The prospect of mindlessly-gratifying overweight children scarfing down pizzas and burgers made from the newly-deceased may still seem absurd and tangential at present, but this entire conversation would have seemed exactly so thirty years ago.


Brett Bellmore 11.10.07 at 2:15 pm

What are we going to do for debates, when functional NMR and neuroscience give us the tools to compel truth without suffering? I’d give it another ten years before that happens, given current developments. At which point it will be impossible to pretend that the motivation for torture is merely sadism.


Brett Bellmore 11.10.07 at 2:19 pm

Isn’t merely sadism, I mean to say…


Jon H 11.11.07 at 2:59 am

“The logic behind primate research is the logic behind torturing prisoners”

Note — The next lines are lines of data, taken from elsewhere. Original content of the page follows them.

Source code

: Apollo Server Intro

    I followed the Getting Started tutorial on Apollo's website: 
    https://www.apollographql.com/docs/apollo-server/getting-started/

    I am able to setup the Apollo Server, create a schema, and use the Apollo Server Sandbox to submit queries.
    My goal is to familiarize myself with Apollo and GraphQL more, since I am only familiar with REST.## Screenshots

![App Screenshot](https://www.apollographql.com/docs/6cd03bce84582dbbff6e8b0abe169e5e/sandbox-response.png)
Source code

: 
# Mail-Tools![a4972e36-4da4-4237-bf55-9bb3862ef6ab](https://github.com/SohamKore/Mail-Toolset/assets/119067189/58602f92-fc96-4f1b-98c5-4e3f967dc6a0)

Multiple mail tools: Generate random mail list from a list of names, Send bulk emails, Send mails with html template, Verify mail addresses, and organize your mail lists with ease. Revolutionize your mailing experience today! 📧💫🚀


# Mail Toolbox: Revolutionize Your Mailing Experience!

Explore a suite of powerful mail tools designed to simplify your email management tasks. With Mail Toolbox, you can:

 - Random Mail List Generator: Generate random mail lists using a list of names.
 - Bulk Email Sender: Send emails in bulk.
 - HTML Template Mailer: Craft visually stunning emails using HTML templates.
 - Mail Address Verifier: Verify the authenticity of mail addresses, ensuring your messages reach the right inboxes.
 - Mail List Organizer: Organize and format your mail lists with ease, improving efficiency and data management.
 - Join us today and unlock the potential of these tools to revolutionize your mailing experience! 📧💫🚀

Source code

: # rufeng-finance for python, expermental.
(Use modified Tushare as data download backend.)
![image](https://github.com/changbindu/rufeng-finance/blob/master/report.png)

Er, no, no it isn’t at all.


Jon H 11.11.07 at 3:07 am

Tim wrote: “Right, and the point is that if there was a technique that caused the French to give information to even the spawn of Satan, that technique might also be effective”

Ah, but this assumes that only knowledgeable people were tortured, and torture produced information only about actual persons involved in the resistance against Germany.

I don’t believe the Nazis were the kind to be so careful. I expect they tortured plenty of people who didn’t know, and that false accusations of resistance membership were made in order to halt the torture.

Maybe they got lucky sometimes and caught some Resistance members. But then again, they failed to catch many. Marcel Marceau just died recently, and he was in the Resistance.

So, when you consider their overall failure, and the prevalence of false positives, it’s pretty clear that the effectiveness of Nazi torture is very much in question.